The CHAIRMAN. Of course, where you have a selective group to begin with, such as you have among nurses, professionally trained persons, the problem is a little different. But in one city that I know of since we have the War Department on the stand, we will be able to talk about the Navy, I suppose-in the recruitment of WAVES there have been in the city, to my knowledge, three commissioned officers with a great staff. Have you anything comparable to that in regard to the recruitment of nurses? Or, to put it this way: You have recruitment organizations for WAC's from one end of the country to the other; why can they not be given the nursing task, too?

Secretary PATTERSON. The regular channels have always been for the stimulation of volunteering, through the American Red Cross. They reach many more communities-I suppose they reach every county in the United States. They reach many more communities than any direct recruiting effort of ours could do.

The CHAIRMAN. Do you assume the Red Cross is doing a bigger job than the Army is doing for the WAC's and the Navy for the WAVES? Secretary PATTERSON. We have not had great success in the recruiting of WAC's. We have 93,000 after 3 years of effort, while the objective has always been 150,000. The recruiting of WAC's has come in very slowly. I would not say that the method used in recruiting WAC's was any better than the method used for recruiting nurses or that the results were any more successful. In fact, we have come far closer to the quota on nurses than on WAC's.

The CHAIRMAN. The great difficulty in recruiting nurses comes back to the one point, and that is finding available trained nurses in the country. So we have very probably found that there is a shortage in education and training. I think that is where we have fallen down in everything, is it not, Mr. Secretary?
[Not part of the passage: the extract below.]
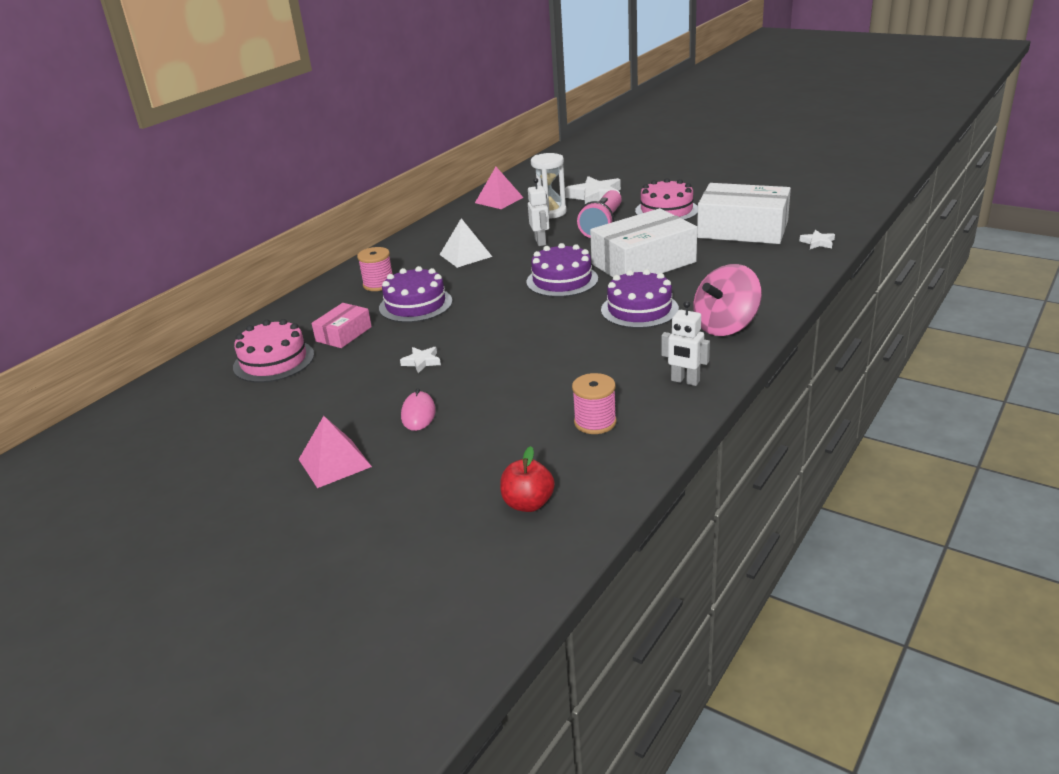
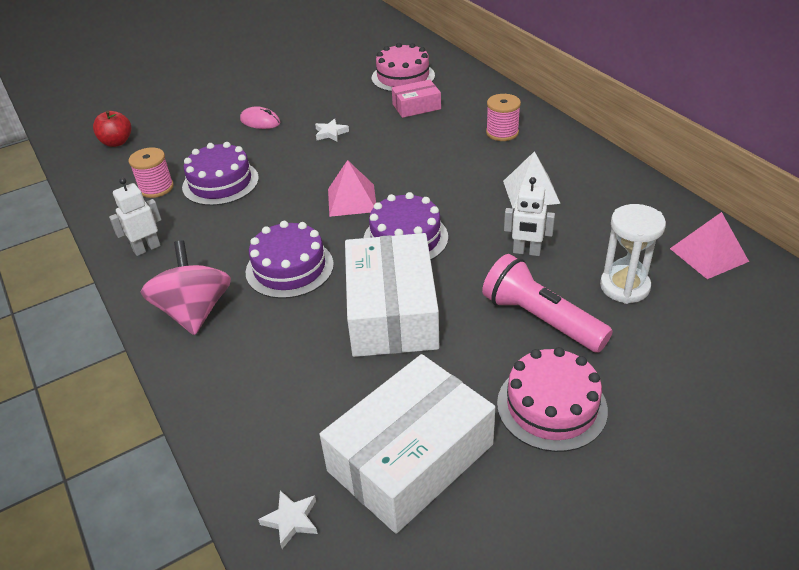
camera: 115 degrees right, 10 degrees up
pink pyramid [299,416,372,488] -> pink pyramid moved to [328,160,376,217]
pink box [312,303,372,348] -> pink box turned 75 degrees counterclockwise [392,79,441,118]
purple cake [379,266,452,323] -> purple cake moved to [182,142,259,206]
white star [565,176,621,204] -> none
Secretary PATTERSON. They can correct me if I am wrong, but I have understood that the figure on the number of registered qualified nurses in the country was around 260,000. So that there is no over-all shortage of a severe character, at any rate, in the people qualified in the country to be nurses.

The CHAIRMAN. But hardly even those figures will hold in a recruitment program where you take one selective group from another selective group; that is, your Army qualifications and your Navy qualifications are such you are going to limit it naturally to a small percentage of all of the people that offer themselves.

Secretary PATTERSON. I think it is the view of all who have studied it that the quota of Army nurses set at 60,000, is by no means one beyond the capacity of the registered trained nurses of this country, even those who can qualify by age bracket and physical standards, to fill.

The CHAIRMAN. There are something like 280,000 registered nurses in the country?

Secretary PATTERSON. I had heard there are between 250,000 and 280,000.

The CHAIRMAN. Somewhere under 300,000?
Secretary PATTERSON. Yes.

The CHAIRMAN. And 50,000 is one-sixth.

Secretary PATTERSON. Sixty thousand would be something less than one-fifth.

The CHAIRMAN. So that if you go into the other provisions, or into the branch of life where you have a particular need, you find it likely the failure of supplying the need is something very basic to the whole situation. That has been discovered in selective service; for instance, that poor eyes have accounted for many of our rejections for military service. I think we should be prepared on all these things. That is the view of all of us.

Secretary PATTERSON. I agree with you, Senator, but I remain of the opinion, after a war has continued for 3 years on the scale of this one and the need grows, that you cannot safely rely on further volunteering in face of the way the volunteering has dried up. Of course, it gets a shot in the arm occasionally, like the President's message gave it one, but that peters out again and the needs are too vast to be filled by pure volunteering. The urgency of adequate nursing and medical care is something we cannot fail on. The urgency is so pressing we cannot afford to ask our soldiers to take the risk.